My homeland
- سردبیر

- Jan 18
- 2 min read
.
We have slipped back forty‑four years, as if time were a trapdoor, into 1981—the year of the great slaughter. Over these decades, tens of thousands of Iranians have been arrested, tortured, and killed by the ruling power. The war against the homeland, that anti‑national war, belongs to another, darker chapter; let it rest aside for now. What grips the mind is this: why do people, for the thousandth time, err in choosing their leaders, rehearsing the same catastrophe again and again?
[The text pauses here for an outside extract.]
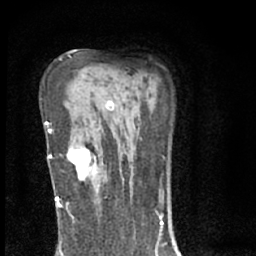
Breast MRI (dynamic contrast-enhanced), one axial slice; position 43 of 66 along the scan axis; cropped to one breast; dynamic contrast-enhanced series, time point 2 of 7 at this slice position (early post-contrast); 1.5 T; TE 3.1 ms, TR 6.4 ms; 2.4 mm slice thickness; 256 × 256 image matrix. Female patient.
Outlined on this slice (semi-automatic segmentation, software-assisted and operator-edited):
- enhancing-tissue mask used for the functional tumour volume (all voxels passing the contrast-enhancement thresholds inside the analysis volume; usually the tumour): bounding box <67,141,97,178> (left, top, right, bottom; pixels)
Have we truly become prisoners of an endless orbit, condemned to circle the same dead star?#
Hands stretch toward the West, as if salvation could be subcontracted, as if a jester like Trump were anything but the return of an old wound in a cheaper mask. Facing them stands a regime long since unmasked, sparing neither child nor adult, reaching for chemical agents and live rounds against its own, cataloguing crimes faster than memory can keep up. Once more the marches bloom in streets across the world, once more the petitions, the hashtags, the fragile faith in media and every other thin instrument of visibility—will any of it puncture the armour, bend the script even slightly? The familiar depression after defeat waits in ambush, but something else has begun as well, something that will not easily go back into the bottle; a process is moving forward, slow and irreversible, and a people is learning, painfully, the shape of its own path.
For the hygiene of my feelings, I retreat into literature and art. This is how the soul is laundered and mended, page by page, image by image, until it remembers that it was not born merely to endure.